Last November, Nicholas Mulder sparked a debate about the place of sanctions in the toolbox for progressive foreign policy, writing in The Nation that progressives must “move beyond the dominant consensus on how to deal with foreign policy problems as framed by the establishment, in which there are only two flavors: the mild option of sanctions and the radical option of war, neither of which works particularly well.” The piece drew responses, notably from Neil Bhatiya on this blog and from Daniel Drezner in the Washington Post, both of whom made the case for sanctions as a flavor of policy worth preserving. The conversation continues here, with Mulder taking on the question of how we think about success in sanctions policy.
By Nicholas Mulder
If progressivism aims to create a better world, it should start by abandoning the tools of collective punishment. As I argued in The Nation, a whole suite of tools exist for directly going after specific individuals and companies who break or evade domestic and international laws. It is in this domain–by imposing sanctions on tax evaders, for example–that progressive foreign policy can regain some of the legitimacy that has been weakened by decades of excessive US interventionism and the Trump Administration’s antics.

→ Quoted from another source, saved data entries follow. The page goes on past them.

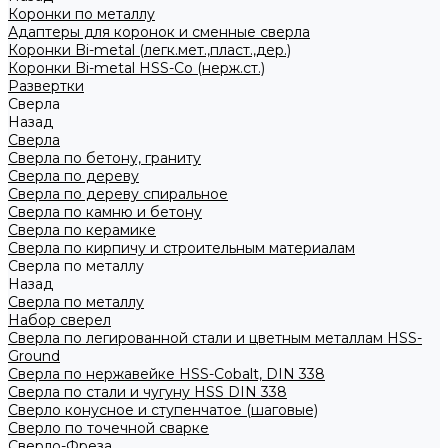
Коронки по металлу
Адаптеры для коронок и сменные сверла
Коронки Bi-metal (легк.мет.,пласт.,дер.)
Коронки Bi-metal HSS-Co (нерж.ст.)
Развертки
Сверла
Назад
Сверла
Сверла по бетону, граниту
Сверла по дереву
Сверла по дереву спиральное
Сверла по камню и бетону
Сверла по керамике
Сверла по кирпичу и строительным материалам
Сверла по металлу
Назад
Сверла по металлу
Набор сверел
Сверла по легированной стали и цветным металлам HSS-
Ground
Сверла по нержавейке HSS-Cobalt, DIN 338
Сверла по стали и чугуну HSS DIN 338
Сверло конусное и ступенчатое (шаговые)
Сверло по точечной сварке
Сверло-Фреза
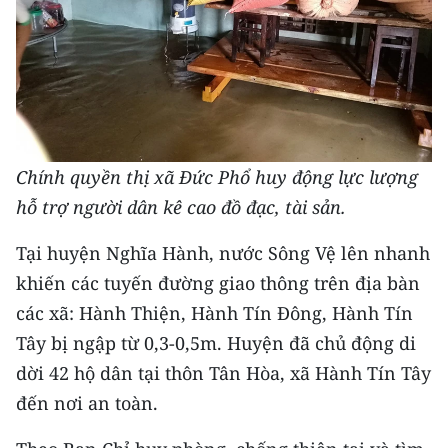
TIN MỚI
TIN ĐỊA PHƯƠNG
Trung du và miền núi phía Bắc
Đồng bằng sông Hồng
Chính quyền thị xã Đức Phổ huy động lực lượng
Bắc Trung Bộ
hỗ trợ người dân kê cao đồ đạc, tài sản.
Duyên hải Nam Trung Bộ và Tây
Tại huyện Nghĩa Hành, nước Sông Vệ lên nhanh
Nguyên
khiến các tuyến đường giao thông trên địa bàn
các xã: Hành Thiện, Hành Tín Đông, Hành Tín
Đông Nam Bộ
Tây bị ngập từ 0,3-0,5m. Huyện đã chủ động di
Đồng bằng sông Cửu Long
dời 42 hộ dân tại thôn Tân Hòa, xã Hành Tín Tây
Chuyên trang Hà Nội
đến nơi an toàn.
Chuyên trang TP. Hồ Chí Minh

Earlier this month Neil Bhatiya made a counter-case for economic sanctions as a tool of progressive foreign policy, arguing that “any measure that widens the distance between peace and war should be in the foreign policy toolbox.” If sanctions can effectively accomplish the same goals as military force, then they could be seen as a tool that forestalls war. Bhatiya and Drezner both argue that sanctions, if properly applied, can do just that: deter some state actions and compel others. Recent sanctions successes, they claim, justify keeping broad-based sanctions in the progressive foreign policy toolbox. The historical record, however, is not nearly that clear.